■ What is being asked:
Print out the entries, word for word.

■ Given entries:
BEGIN

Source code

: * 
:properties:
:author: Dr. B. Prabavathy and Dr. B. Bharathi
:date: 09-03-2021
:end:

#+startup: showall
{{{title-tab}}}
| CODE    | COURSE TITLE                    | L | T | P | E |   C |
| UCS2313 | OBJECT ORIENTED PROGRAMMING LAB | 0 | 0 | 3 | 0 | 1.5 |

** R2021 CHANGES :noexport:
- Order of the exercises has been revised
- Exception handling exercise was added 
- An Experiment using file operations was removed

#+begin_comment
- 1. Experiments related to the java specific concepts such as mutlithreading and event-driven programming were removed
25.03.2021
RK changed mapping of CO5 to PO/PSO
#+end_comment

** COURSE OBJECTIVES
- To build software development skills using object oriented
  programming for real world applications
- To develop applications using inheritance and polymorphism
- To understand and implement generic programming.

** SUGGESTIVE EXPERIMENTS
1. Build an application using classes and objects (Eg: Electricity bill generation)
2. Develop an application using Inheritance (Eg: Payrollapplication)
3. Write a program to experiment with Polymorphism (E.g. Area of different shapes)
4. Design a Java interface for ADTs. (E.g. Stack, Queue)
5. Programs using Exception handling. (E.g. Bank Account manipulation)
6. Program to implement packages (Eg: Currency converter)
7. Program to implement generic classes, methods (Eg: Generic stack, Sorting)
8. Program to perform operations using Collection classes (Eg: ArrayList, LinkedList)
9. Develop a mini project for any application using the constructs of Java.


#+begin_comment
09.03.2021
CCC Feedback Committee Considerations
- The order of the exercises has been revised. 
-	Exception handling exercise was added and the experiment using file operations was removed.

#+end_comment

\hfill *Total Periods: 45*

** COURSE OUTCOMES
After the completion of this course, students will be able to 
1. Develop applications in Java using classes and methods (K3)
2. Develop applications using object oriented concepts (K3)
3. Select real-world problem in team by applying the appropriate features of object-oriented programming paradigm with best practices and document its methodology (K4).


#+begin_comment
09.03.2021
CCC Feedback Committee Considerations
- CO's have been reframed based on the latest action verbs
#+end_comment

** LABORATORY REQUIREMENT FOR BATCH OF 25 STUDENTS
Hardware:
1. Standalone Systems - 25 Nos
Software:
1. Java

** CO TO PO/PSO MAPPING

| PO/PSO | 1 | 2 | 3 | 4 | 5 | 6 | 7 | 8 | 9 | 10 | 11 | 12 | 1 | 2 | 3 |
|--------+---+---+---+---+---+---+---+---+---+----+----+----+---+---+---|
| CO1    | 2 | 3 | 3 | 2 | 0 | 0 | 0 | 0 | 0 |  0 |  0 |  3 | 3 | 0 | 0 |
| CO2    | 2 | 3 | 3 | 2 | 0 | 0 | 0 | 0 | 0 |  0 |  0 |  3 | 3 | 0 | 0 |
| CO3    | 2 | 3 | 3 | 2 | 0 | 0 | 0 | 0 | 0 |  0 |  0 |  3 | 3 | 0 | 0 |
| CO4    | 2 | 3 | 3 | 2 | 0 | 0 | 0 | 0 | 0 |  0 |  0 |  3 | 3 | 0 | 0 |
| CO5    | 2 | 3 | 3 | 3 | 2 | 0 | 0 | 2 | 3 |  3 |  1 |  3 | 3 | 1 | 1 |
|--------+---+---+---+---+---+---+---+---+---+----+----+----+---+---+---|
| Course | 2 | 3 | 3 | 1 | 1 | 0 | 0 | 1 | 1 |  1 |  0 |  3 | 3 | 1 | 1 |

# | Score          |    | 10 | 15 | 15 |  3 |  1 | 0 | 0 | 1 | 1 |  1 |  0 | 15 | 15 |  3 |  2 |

END

■ Written answer:
Source code

: * 
:properties:
:author: Dr. B. Prabavathy and Dr. B. Bharathi
:date: 09-03-2021
:end:

#+startup: showall
{{{title-tab}}}
| CODE    | COURSE TITLE                    | L | T | P | E |   C |
| UCS2313 | OBJECT ORIENTED PROGRAMMING LAB | 0 | 0 | 3 | 0 | 1.5 |

** R2021 CHANGES :noexport:
- Order of the exercises has been revised
- Exception handling exercise was added 
- An Experiment using file operations was removed

#+begin_comment
- 1. Experiments related to the java specific concepts such as mutlithreading and event-driven programming were removed
25.03.2021
RK changed mapping of CO5 to PO/PSO
#+end_comment

** COURSE OBJECTIVES
- To build software development skills using object oriented
  programming for real world applications
- To develop applications using inheritance and polymorphism
- To understand and implement generic programming.

** SUGGESTIVE EXPERIMENTS
1. Build an application using classes and objects (Eg: Electricity bill generation)
2. Develop an application using Inheritance (Eg: Payrollapplication)
3. Write a program to experiment with Polymorphism (E.g. Area of different shapes)
4. Design a Java interface for ADTs. (E.g. Stack, Queue)
5. Programs using Exception handling. (E.g. Bank Account manipulation)
6. Program to implement packages (Eg: Currency converter)
7. Program to implement generic classes, methods (Eg: Generic stack, Sorting)
8. Program to perform operations using Collection classes (Eg: ArrayList, LinkedList)
9. Develop a mini project for any application using the constructs of Java.


#+begin_comment
09.03.2021
CCC Feedback Committee Considerations
- The order of the exercises has been revised. 
-	Exception handling exercise was added and the experiment using file operations was removed.

#+end_comment

\hfill *Total Periods: 45*

** COURSE OUTCOMES
After the completion of this course, students will be able to 
1. Develop applications in Java using classes and methods (K3)
2. Develop applications using object oriented concepts (K3)
3. Select real-world problem in team by applying the appropriate features of object-oriented programming paradigm with best practices and document its methodology (K4).


#+begin_comment
09.03.2021
CCC Feedback Committee Considerations
- CO's have been reframed based on the latest action verbs
#+end_comment

** LABORATORY REQUIREMENT FOR BATCH OF 25 STUDENTS
Hardware:
1. Standalone Systems - 25 Nos
Software:
1. Java

** CO TO PO/PSO MAPPING

| PO/PSO | 1 | 2 | 3 | 4 | 5 | 6 | 7 | 8 | 9 | 10 | 11 | 12 | 1 | 2 | 3 |
|--------+---+---+---+---+---+---+---+---+---+----+----+----+---+---+---|
| CO1    | 2 | 3 | 3 | 2 | 0 | 0 | 0 | 0 | 0 |  0 |  0 |  3 | 3 | 0 | 0 |
| CO2    | 2 | 3 | 3 | 2 | 0 | 0 | 0 | 0 | 0 |  0 |  0 |  3 | 3 | 0 | 0 |
| CO3    | 2 | 3 | 3 | 2 | 0 | 0 | 0 | 0 | 0 |  0 |  0 |  3 | 3 | 0 | 0 |
| CO4    | 2 | 3 | 3 | 2 | 0 | 0 | 0 | 0 | 0 |  0 |  0 |  3 | 3 | 0 | 0 |
| CO5    | 2 | 3 | 3 | 3 | 2 | 0 | 0 | 2 | 3 |  3 |  1 |  3 | 3 | 1 | 1 |
|--------+---+---+---+---+---+---+---+---+---+----+----+----+---+---+---|
| Course | 2 | 3 | 3 | 1 | 1 | 0 | 0 | 1 | 1 |  1 |  0 |  3 | 3 | 1 | 1 |

# | Score          |    | 10 | 15 | 15 |  3 |  1 | 0 | 0 | 1 | 1 |  1 |  0 | 15 | 15 |  3 |  2 |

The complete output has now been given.